櫻イミト

三文オペラの櫻イミトのレビュー・感想・評価

三文オペラ(1930年製作の映画)
3.0
サイレントの名作「パンドラの箱」(1929)のパプスト監督が、翌年に手掛けたトーキー最初期のミュージカル。ドイツの劇作家ブレヒトの傑作戯曲(舞台初演1928)を映画化。

1900年頃のロンドンの貧民街ソーホー。ギャング王・匕首(あいくち)メッキーは、ポリーという娘に一目惚れし強引に結婚式をあげる。しかし実はポリーは敵対する乞食の首領ピーチャムの娘だった。悪徳警察を巻き込んで両者の遺恨が深まる中、英国をあげての催し”聖十字架祭の日”が迫っていた。。。

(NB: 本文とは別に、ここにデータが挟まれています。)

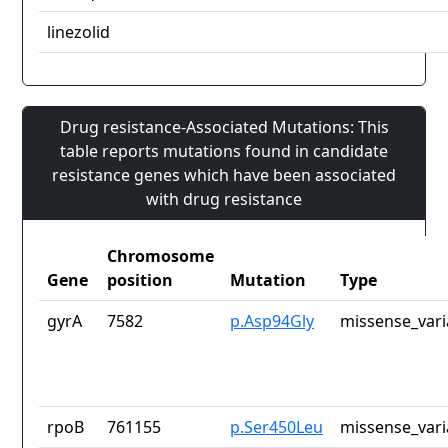
linezolid
Drug resistance-Associated Mutations: This
table reports mutations found in candidate
resistance genes which have been associated
with drug resistance
Chromosome
Gene
position
Mutation
Type
gyrA
7582
p.Asp94Gly
missense_vari
rpoB
761155
p.Ser450Leu
missense_vari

社会の闇を生きる人間たちを主役に金が万能だと謳いあげ、資本主義社会の腐敗を皮肉を込めて炙り出している。暗黒街を再現するアナクロな美術は非常に良い雰囲気で、クライマックスの乞食300人の行進も印象的だ。乞食がいかに憐れみを感じさせるかの指導シーンも面白かった。しかしトーキー最初期のためか演出、編集共にスムーズさに欠け、説明不足なところも目立ち、映画に入り込めなかった。

それでも、あまりにも有名な「三文オペラ」に初めて接したので有意義だった。この機会に原作戯曲を調べてみたら本作とは終盤が違っていた。大まかな主旨は変わらないが、個人的には原作の方が好み。